Wherever a line in the records contains the word "Video", return that line.

(Extracted page text data)
=======
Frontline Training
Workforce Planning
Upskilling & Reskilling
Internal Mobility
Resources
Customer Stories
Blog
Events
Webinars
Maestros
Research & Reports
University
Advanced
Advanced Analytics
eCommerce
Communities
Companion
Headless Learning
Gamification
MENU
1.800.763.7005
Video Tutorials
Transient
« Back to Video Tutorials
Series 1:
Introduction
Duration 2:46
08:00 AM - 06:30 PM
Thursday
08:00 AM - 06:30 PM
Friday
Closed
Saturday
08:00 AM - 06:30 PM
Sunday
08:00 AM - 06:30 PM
=======
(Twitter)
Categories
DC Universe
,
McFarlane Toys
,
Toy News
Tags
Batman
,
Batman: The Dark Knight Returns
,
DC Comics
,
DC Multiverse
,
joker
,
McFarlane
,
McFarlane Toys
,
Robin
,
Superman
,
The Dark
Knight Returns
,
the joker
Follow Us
=======
#### [Exercise answer]
Video Tutorials
« Back to Video Tutorials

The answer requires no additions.